Yes, i see, it's better (not show change address) for easy using of the Trezor. May be it should be as option in software which comunicates with the Trezor
> You can pregenerate this internal address by using account xpub and the shown path on bip32.org.
> If you give this address to Trezor explicitly and fill in the right change ammount,
> you will have to confirm it on the screen as with every other external ouput. Trezor doesn't recognize it as internal address when it is not sent as a path to it.
It's interesting test. But it not gaurantee that the path change address algorithm there works.
There may be there other alogorithm - change address are marked in program interface by special bit for example. If you enter address manually - there no bit, if computer calculate change address based on xpub - there is bit. But it will be bad algorithm.
I hope that change address is calculated inside Trezor based on sent BIP44 path of address.

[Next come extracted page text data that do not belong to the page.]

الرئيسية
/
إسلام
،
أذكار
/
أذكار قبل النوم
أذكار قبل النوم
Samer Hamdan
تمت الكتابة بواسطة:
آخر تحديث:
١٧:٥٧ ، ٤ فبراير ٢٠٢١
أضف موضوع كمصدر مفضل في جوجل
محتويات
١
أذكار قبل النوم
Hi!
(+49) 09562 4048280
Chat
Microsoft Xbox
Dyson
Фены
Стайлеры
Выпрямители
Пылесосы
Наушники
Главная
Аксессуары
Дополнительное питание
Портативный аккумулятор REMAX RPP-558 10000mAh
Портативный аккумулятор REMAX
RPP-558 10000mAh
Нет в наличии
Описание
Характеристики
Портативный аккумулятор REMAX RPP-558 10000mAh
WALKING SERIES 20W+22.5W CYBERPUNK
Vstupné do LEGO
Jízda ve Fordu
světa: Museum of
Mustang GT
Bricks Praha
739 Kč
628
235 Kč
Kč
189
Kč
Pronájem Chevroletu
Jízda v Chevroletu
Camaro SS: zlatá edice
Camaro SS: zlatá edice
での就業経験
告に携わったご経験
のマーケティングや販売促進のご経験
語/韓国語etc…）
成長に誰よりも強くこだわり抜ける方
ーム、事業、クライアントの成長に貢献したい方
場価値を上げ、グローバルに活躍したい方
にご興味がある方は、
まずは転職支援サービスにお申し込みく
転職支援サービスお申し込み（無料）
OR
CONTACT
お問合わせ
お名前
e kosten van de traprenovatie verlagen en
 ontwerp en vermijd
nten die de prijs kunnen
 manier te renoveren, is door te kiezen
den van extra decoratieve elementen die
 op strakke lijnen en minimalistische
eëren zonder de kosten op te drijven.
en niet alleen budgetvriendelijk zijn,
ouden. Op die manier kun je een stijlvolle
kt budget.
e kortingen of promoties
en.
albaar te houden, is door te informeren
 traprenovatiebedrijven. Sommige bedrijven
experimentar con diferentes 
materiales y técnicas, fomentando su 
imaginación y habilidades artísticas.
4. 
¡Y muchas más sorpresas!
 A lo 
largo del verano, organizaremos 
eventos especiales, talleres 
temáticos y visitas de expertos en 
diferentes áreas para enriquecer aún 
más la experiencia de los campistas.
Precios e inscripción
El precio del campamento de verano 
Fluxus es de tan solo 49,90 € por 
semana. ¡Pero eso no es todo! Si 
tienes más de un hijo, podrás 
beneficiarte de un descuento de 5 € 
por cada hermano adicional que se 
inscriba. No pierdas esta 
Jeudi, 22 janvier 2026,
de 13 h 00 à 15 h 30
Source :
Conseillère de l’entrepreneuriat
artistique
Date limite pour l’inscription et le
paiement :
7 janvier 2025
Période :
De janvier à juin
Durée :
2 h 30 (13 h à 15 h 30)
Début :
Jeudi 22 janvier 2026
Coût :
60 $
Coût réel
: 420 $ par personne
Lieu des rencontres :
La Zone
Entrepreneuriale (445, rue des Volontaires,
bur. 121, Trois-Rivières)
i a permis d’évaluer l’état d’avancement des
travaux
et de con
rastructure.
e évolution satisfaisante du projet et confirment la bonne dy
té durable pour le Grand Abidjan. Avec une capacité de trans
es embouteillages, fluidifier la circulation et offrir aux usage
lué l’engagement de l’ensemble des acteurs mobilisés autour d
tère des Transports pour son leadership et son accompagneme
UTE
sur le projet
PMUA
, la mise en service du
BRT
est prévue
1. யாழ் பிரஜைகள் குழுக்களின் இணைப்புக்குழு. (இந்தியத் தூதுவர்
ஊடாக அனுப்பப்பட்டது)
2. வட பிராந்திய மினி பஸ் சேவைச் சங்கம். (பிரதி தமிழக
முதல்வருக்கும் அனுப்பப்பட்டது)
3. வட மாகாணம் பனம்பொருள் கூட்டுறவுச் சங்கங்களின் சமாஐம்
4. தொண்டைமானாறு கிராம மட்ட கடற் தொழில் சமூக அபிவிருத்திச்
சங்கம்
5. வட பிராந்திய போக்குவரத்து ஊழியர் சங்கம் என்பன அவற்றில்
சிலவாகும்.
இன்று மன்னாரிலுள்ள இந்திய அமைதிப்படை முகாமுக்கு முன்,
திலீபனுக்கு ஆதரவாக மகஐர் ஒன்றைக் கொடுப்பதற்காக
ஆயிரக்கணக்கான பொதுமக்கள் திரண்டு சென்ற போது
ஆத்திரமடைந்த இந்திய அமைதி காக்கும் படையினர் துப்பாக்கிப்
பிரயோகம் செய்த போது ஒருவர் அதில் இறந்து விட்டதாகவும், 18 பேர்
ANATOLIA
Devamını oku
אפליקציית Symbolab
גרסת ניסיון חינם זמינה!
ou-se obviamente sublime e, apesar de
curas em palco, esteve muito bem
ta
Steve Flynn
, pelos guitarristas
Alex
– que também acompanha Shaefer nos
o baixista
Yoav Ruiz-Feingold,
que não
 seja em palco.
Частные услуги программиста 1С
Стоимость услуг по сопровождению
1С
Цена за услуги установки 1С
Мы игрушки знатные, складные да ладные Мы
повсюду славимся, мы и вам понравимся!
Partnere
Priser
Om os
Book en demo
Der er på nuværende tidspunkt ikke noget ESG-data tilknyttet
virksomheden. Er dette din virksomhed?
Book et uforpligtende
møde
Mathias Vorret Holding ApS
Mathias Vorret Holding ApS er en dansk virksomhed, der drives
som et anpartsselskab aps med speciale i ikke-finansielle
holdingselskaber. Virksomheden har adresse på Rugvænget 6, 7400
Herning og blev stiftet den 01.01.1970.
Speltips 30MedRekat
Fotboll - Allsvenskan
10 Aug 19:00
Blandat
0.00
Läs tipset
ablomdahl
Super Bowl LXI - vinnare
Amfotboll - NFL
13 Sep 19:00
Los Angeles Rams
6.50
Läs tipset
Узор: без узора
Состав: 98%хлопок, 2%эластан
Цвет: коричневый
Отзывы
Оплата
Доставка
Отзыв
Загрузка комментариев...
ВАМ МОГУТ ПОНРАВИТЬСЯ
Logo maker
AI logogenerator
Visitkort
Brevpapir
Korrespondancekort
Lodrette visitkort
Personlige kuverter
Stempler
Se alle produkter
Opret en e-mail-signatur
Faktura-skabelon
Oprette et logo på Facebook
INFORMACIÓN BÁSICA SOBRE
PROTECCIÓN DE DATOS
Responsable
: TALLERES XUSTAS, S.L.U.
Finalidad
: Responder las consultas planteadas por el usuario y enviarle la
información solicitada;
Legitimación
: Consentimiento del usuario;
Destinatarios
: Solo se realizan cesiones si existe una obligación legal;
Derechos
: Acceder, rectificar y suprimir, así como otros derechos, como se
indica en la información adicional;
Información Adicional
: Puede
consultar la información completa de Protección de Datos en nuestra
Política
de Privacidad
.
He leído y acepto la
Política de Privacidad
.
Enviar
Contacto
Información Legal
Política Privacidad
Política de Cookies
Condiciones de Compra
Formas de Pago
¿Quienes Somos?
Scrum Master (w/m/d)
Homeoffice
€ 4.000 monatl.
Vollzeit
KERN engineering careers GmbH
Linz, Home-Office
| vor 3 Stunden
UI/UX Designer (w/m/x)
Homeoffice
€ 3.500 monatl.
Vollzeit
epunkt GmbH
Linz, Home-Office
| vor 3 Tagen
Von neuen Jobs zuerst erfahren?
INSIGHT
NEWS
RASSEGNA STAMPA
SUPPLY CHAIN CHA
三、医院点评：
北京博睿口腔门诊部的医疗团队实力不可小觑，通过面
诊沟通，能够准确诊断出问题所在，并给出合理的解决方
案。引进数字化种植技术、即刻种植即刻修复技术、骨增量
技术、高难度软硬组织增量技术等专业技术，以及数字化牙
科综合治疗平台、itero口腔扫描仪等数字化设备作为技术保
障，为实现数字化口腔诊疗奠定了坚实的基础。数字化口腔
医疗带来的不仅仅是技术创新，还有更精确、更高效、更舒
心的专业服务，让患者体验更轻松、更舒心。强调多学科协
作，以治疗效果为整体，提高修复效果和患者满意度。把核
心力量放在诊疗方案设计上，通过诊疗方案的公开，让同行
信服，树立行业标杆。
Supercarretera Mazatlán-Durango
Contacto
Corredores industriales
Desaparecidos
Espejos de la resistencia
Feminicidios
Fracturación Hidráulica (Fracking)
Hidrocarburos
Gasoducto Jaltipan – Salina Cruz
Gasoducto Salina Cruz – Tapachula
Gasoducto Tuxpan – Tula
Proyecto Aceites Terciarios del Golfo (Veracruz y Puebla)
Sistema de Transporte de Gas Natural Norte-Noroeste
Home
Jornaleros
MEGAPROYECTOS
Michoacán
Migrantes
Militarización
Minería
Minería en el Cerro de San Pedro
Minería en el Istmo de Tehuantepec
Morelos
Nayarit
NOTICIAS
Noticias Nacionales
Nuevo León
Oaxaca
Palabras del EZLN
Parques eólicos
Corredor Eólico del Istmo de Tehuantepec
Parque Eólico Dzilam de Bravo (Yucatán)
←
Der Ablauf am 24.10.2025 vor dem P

You find it strange, because you were raised in environment, where it was necessary to check where "the rest of BTC" go. But this is in fact unnecessary. You have a wallet that has many addresses. In the scenario where you are spending to 10 output addresses, what SHOULD happen is that you should confirm those 10 addresses and the rest of BTC go back to you. That's it. The change depends on the inputs chosen by the algorithm. Imagine you have 1 BTC on 5 addresses 0.2BTC each. If you are spending 0.5BTC, then 3 inputs are used and the change is 0.1BTC. It may be even more confusing to a unexperinced user expecting change to be 0.5BTC. Since it can be arbitrary number going to your own address there is no point confirming it as many people already told you.
All addresses are (edit:)BIP44 compliant so it is really the same algorithm used on the web wallet and Trezor. There is no question about it.